Thursday, February 21, 2008
The elections have been held, the current government has been voted out of power and has accepted the results of the polls, there was virtually no violence before, during or after the voting and the Devil is wearing long johns and earmuffs.
By 'virtually no violence' I, of course, mean by Pakistani standards. Naturally there were bombings in all the usual places, Quetta, Swat and the FATA, but these appear to have been unrelated to the elections specifically and were, rather, just life in balmy (please forgive the terrible pun) Pakistan. The local newspaper also carried a report of a wedding and the "three young women who were killed, on this happy occasion, while getting in the way of many celebratory firing of weapons". Rahman, you silly man, point your rifle towards the sky like the rest of us, you rascal!
In other news, an aunt and her brother kidnapped her nephew and "after torturing him for several days, slaughtered him in a terrible way due to her grudge against his father. They were only discovered as being the culprits after her brother let the cat out of the bag during dinner". Please pass the roti and daal and, by the way, we slaughtered young Amir this morning in a most terrible way, oops, I mean the curry is very good don't you agree?
Finally, in another part of the country a boy was eaten by wolves. "The young fellow and his mates were in the woods when they were set upon by a herd of wolves. While most of the boys made a good escape, Mohammad Saqib a slow boy, failed to get away and was eventually nibbled to bits by the beasts. When the villagers ran to the woods to rescue him, they were able to find only his clothing and some small parts of the boy". Somehow, being "nibbled to bits" makes it sound almost like fun...but I digress.

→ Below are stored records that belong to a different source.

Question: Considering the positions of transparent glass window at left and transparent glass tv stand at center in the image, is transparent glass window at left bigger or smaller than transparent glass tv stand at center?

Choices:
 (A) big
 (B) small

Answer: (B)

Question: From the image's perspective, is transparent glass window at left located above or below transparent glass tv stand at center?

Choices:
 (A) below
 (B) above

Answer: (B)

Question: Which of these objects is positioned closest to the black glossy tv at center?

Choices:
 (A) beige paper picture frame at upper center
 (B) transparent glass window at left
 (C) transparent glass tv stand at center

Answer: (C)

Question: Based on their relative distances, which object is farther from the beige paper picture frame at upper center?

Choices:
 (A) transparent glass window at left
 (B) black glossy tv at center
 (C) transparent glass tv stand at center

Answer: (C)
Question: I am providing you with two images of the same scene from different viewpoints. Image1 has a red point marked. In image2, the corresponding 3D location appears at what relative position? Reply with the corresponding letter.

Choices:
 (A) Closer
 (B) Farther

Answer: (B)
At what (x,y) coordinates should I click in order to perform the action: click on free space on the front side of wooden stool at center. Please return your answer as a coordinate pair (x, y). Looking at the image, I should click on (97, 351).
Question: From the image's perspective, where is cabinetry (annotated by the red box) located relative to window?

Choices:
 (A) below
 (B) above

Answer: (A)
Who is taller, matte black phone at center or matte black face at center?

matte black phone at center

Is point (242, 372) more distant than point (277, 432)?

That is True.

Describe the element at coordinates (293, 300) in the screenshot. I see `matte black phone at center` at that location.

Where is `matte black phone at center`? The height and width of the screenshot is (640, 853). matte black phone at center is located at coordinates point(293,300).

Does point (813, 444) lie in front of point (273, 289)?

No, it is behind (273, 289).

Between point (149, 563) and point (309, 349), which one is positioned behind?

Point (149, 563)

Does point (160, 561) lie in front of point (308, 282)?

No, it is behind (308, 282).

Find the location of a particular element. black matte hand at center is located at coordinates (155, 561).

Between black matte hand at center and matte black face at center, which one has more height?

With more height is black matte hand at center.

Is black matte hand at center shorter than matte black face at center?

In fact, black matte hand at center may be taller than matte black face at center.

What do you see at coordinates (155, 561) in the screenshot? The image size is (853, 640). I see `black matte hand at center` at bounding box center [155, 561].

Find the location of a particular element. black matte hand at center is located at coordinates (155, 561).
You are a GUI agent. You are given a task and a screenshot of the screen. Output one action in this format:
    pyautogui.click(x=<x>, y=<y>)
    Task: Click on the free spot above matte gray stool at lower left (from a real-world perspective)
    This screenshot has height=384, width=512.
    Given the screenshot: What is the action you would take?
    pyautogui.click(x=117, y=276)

The elections were a huge success for Pakistan and represent the first time in the country's history that a government has been changed through a peaceful democratic election and not by military intervention. There are few claims of foul or vote rigging and, more importantly, no rioting or loss of life. For those of us who live here it's a bit strange, wonderful, but strange.
Several international organizations, citing security concerns, opted out of observing the elections. Our Embassy, however, fielded over twenty teams throughout Pakistan and observed polling stations from Karachi to Peshawar. The Embassy teams from Islamabad travelled as far south as Bahawalpur and PakPattan. Our responsibility was simply to observe the proceedings and make note of any obvious irregularities. Again, things went quite smoothly and we were allowed access to everything we wanted to see and reported very few concerns with the "Free and Fair" elections. Most importantly, to us, all of our teams went out, did their jobs and returned safely.
Leading up to the elections the country was overrun by representatives of the international media. You couldn't kick over a buffalo chip without two or three of them scurrying into the sunlight. Every night they stared solemnly into their cameras and predicted, with grave sincerity, massive bloodshed and loss of life in the days to come. With glycerin tears in their eyes they prayed that Pakistan might somehow avoid the inevitable upcoming tragedy and ratings boost. They oozed sincerity.
Surprisingly, the positive news of Pakistan's peaceful elections has received comparatively little coverage and the media have evaporated like a distasteful odor in a strong breeze.
I worked in the 'Command Center' and so didn't get to volunteer to take part on an observer team because I was tasked with keeping track of our people in the field. By 'people' I mean, of course, vehicles. As I explained to our drivers in all our pre-election briefings, "We can always get more diplomats, we can't replace the vehicles. Take care of those cars!". Here are a couple of photos of the Command Center which, admittedly, aren't half as interesting as photos of polling stations would have been.
We were in constant communication with all of our teams all day long for the entire three day exercise.
The cities represented by the clocks on the wall behind me are the direct result of some fairly intensive coin flipping.
This was the cake we had at the Motor Pool 'wheels up' Party.
My guys. The Islamabad U.S. Embassy Motor Pool team.
On a personal note, I submitted my bid list for my next post last Friday. In descending order, I asked for Rome, Athens, Madrid, Paris, Budapest, fifteen other cities and Suva, Fiji as a twenty-first choice. The way it works is that 'High Equity' bidders get assigned first and then everyone else gets what's left. My year in Islamabad qualifies me as a 'High Equity' bidder and I was fairly confident that I would get a post in my top ten, maybe even my top five if I got lucky. With no disrespect intended towards Suva, Fiji, I didn't really expect to have to accept my twenty-first choice and I only put it on the list as a lark.
The postings were announced this morning for the 'High Equity' group and, in recognition of a lifetime of sin and as penance, the Foreign Service has assigned me to Rome for my next job. The Church is already dusting off their "How To Do One Of Those Exorcism Things" books and many clergy are praying for my immediate reassignment to anyplace else. I'll go back to FSI this coming November to begin learning Italian (how tough can it be, I can already say "espresso") and then head off to Rome in August 2009. This will be a two year assignment, with one year as a Consular Officer and the second as an Economic Officer. The only problem with being told about my onward assignment this far in advance is that whenever anyone asks me about things I'm responsible for now, I just look at them and think, "Ok, but what does this have to do with Rome?"